__Task__
Resume the piece on Japan's nuclear dilemma after the Fukushima Daiichi damage, continuing from its final sentence.

__Text segment__
- Opening Delimiter -
Going Radioactive: The Japanese Nuclear Dilemma
The debate on nuclear energy afflicts us all. The damage to the four reactors of the Fukushima Daiichi nuclear plant is sending ripples of concern through Japan and the rest of the global community. The panic buttons amongst energy pundits and professionals have been switched on. Ministers of environment are scrambling. Articles have been run in such magazines as Time (Mar 15) pondering the 'health problems associated with radiation exposure'. Pity the clean-up crew, argues Alice Parks in her column, for they are at the highest risk of contracting fatal illnesses.
As Japanese authorities have announced a successful evacuation of the population around the 20-kilometre zone around Fukushima Daichi, an army of experts are being sought out for their opinions about the damage. Is catastrophe imminent? What medications should one take in the event one has the misfortunate of being radiated? Like amoeba, the Japanese citizens have assumed the position of a scientific experiment gone wrong. There is something chilling in this, if only because the Japanese were the first to taste the direct effects of intense radiation.
Dr. David Bremmer, director of the centre for radiological research at Columbia University is reassuring. 'It's important to stress that the risk of cancer under normal circumstances is already high anyway, and what we're talking about here is a pretty small increase over and above that very big cancer risk. We're not talking about a doubling of risk or anything like that.' Bremmer is markedly fatalistic: we are all going to die anyway, so let's not get too bookish on the subject. Oh, and don't drink the milk from the area.
- Closing Delimiter -
__Information shown__
- Opening Delimiter -
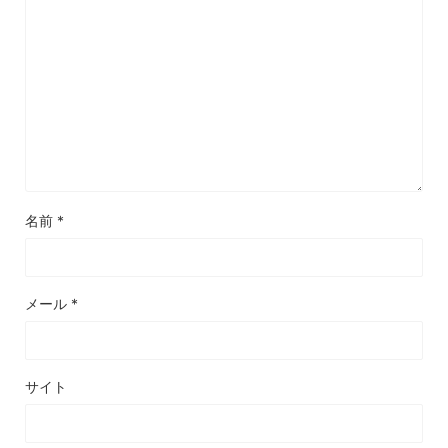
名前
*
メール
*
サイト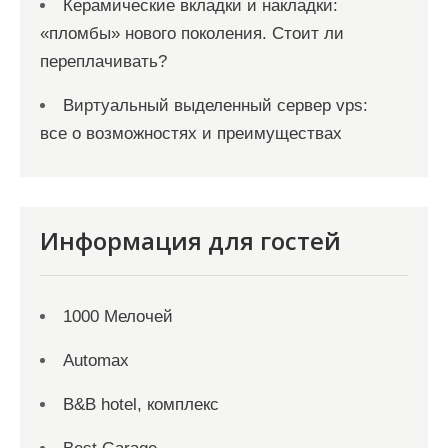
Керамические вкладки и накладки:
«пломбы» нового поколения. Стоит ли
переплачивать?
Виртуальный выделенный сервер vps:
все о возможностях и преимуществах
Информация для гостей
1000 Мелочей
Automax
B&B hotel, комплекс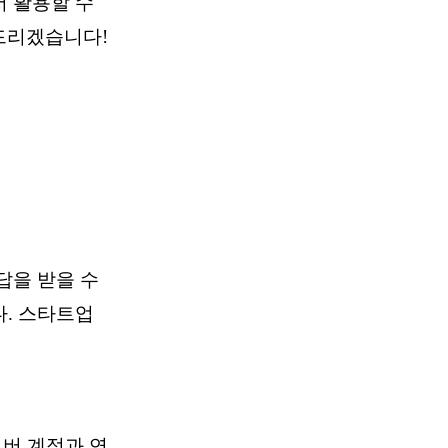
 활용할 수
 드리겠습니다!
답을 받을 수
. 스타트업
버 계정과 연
- Closing Delimiter -
- Opening Delimiter -
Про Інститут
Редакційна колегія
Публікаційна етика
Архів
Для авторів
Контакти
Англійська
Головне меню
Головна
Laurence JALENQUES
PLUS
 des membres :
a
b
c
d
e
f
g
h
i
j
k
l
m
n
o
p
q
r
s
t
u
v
- Closing Delimiter -
__Answer to the exercise__
Those against nuclear energy will be thrilled by the misfortune currently unfolding. The Age newspaper in Melbourne is currently running a poll with the question: 'Does the Japan crisis make you less likely to support nuclear power in Australia?'
Representatives of the environment from Spain and Portugal are pressing for the eventual closure of plants. Jürgen Trittin, Germany's Green Party co-floor leader, has warned that the Japanese example could well be replicated in Germany's plants. 'And the government has just extended the operating lives of exactly these plants' (Der Spiegel, Mar 12). Monica Frassoni of the European Green Party has re-iterated the long held view of the European Greens: '[I]t is clear that these events only strengthen our determination to quickly phase out from this dangerous, costly and dirty energy source' (Euroactiv.com, Mar 15).
The nuclear debate has been re-invigorated in France. As Ouest France (Mar 15) reports, the strategic choice of France going nuclear since 1960, leading to a 75 percent dependency on nuclear energy for its electricity needs, has not seriously been challenged. At least till now. The challenges facing officials in France are considerable. Beware of such denials as what initially took place after the Chernobyl radioactive cloud of 1986 swept Europe. Beware of the insensible optimism of such ministers as Eric Besson of industry, who insist on keeping calm with a straight face.
Other countries with existing nuclear reactors have had emergency meetings. EU ministers are meeting in Brussels at the behest of EU Energy Commissioner Günther Oettinger to discuss stress tests to the 143 reactors currently in operation in the zone.
Forward planning supposedly lies in the genes of the modern bureaucrat. Plan for the next disaster, the next political failing, the next war. But such planning, as the German strategist Helmuth von Moltke reminded us, is flawed in its scientific insistence on the predictable. One should, as always, predict the unpredictable, the improbable scenario. Given that our humble human minds are always incapable of realising that planning for a 7.8 scale earthquake will fail when confronted with one on a 8.9 scale, one is hardly surprised by the outcomes.